- [EXERCISE TEXT]
North of Upernavik when approaching one of these small towns the first things you hear are the dogs. The dogs never stop making noise, whether it’s howling, barking or wining. These dogs aren’t the type you walk up and pet as they are more wild then domestic. They are work dogs used to pull sleds in the winter, in the north that is still very common. The dog’s noise isn’t bad, it makes the towns seem more alive. The big dogs are mostly all tied off but the puppies typically run free. If you put your hand out the puppies climb all over you, my guess is they think you have food. Nikki is in puppy heaven every time we go for a walk around these towns. The Greenlandic dogs have two coats of fur so they are always shedding. They wouldn’t be very good indoors or on a boat unless you don’t mind having dog hair everywhere.
We have been taking it a bit easier since the Devils Thumb. We are still averaging 10-14 hour days but that’s a whole lot easier than working for days on end. The research dominates all aspects of our expedition. This isn’t a sailing adventure with a little research on the side, this is a research expedition with a little adventure on the side.
You probably notice that our track line has been zig zaging all over the place lately. It’s all part of our bathymetric survey. We have a 1 kilowatt single beam sonar with data logger and are following lines given to us by NASA’s OMG (Oceans Melting Greenland) program. By doing this we are mapping out the sea floor helping OMG better understand where the deep areas are that may have the warmer saltier water column. Our data isn’t strong enough to be given to the Danish Hydrographic Office, but it’s good enough for NASA. What we really need is a multi-beam sonar but that’s $100,000.

- [TASKS TO PERFORM]
[a] Name every organization or program that the Greenland expedition text mentions.
[b] According to the Greenland expedition text, what kind of sonar does the expedition use for its bathymetric survey?
Only the Greenland expedition text is needed here; the listing plays no part.

- [ENTRIES SHOWN]

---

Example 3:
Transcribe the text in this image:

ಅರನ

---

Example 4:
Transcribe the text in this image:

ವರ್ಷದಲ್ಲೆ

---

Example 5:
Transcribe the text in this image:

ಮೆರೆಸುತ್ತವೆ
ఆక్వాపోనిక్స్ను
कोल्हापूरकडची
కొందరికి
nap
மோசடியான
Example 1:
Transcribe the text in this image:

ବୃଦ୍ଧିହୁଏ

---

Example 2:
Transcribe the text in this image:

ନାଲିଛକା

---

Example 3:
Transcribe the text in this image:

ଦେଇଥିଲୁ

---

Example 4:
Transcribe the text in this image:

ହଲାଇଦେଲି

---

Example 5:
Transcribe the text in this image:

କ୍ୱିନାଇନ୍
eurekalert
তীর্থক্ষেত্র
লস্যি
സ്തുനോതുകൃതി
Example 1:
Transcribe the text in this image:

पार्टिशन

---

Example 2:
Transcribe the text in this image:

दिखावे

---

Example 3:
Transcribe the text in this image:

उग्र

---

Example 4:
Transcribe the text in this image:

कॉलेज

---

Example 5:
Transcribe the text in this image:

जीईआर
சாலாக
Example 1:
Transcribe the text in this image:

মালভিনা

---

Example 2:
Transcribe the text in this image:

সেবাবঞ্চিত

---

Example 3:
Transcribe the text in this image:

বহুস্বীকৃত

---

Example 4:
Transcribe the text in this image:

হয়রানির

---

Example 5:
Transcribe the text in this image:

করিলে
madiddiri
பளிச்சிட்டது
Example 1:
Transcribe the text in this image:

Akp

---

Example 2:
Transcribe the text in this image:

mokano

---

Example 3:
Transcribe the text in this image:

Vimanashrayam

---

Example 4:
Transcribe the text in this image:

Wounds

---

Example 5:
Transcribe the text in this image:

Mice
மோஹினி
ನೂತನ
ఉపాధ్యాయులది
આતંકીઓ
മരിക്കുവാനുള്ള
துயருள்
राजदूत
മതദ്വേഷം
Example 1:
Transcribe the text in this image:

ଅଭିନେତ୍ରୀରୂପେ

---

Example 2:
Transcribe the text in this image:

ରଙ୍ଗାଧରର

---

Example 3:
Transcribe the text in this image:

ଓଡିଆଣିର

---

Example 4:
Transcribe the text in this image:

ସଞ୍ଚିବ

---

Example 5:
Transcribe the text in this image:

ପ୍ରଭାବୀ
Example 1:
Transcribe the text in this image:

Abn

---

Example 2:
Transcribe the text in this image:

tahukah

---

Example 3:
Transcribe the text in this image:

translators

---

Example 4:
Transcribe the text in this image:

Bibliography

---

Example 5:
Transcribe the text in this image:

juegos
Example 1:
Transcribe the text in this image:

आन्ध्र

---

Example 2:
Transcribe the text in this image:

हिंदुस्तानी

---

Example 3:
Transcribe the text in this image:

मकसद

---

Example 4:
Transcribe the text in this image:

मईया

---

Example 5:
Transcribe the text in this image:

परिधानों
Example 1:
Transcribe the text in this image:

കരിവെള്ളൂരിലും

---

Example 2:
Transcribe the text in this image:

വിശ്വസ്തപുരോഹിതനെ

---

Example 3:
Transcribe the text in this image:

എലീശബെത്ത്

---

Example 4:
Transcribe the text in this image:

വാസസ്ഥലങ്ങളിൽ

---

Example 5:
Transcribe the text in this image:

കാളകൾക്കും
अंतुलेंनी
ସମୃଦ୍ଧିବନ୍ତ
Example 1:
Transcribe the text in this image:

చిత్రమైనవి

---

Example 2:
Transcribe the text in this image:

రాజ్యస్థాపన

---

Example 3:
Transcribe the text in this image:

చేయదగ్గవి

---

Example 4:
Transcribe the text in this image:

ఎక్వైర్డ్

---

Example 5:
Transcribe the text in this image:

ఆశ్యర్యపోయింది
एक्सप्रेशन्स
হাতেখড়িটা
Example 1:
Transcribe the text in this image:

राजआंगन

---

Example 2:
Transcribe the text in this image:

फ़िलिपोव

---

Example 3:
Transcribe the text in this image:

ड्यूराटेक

- [COMPLETED EXERCISE]
[a] NASA, its Oceans Melting Greenland (OMG) program, and the Danish Hydrographic Office.

[b] A 1 kilowatt single beam sonar with a data logger.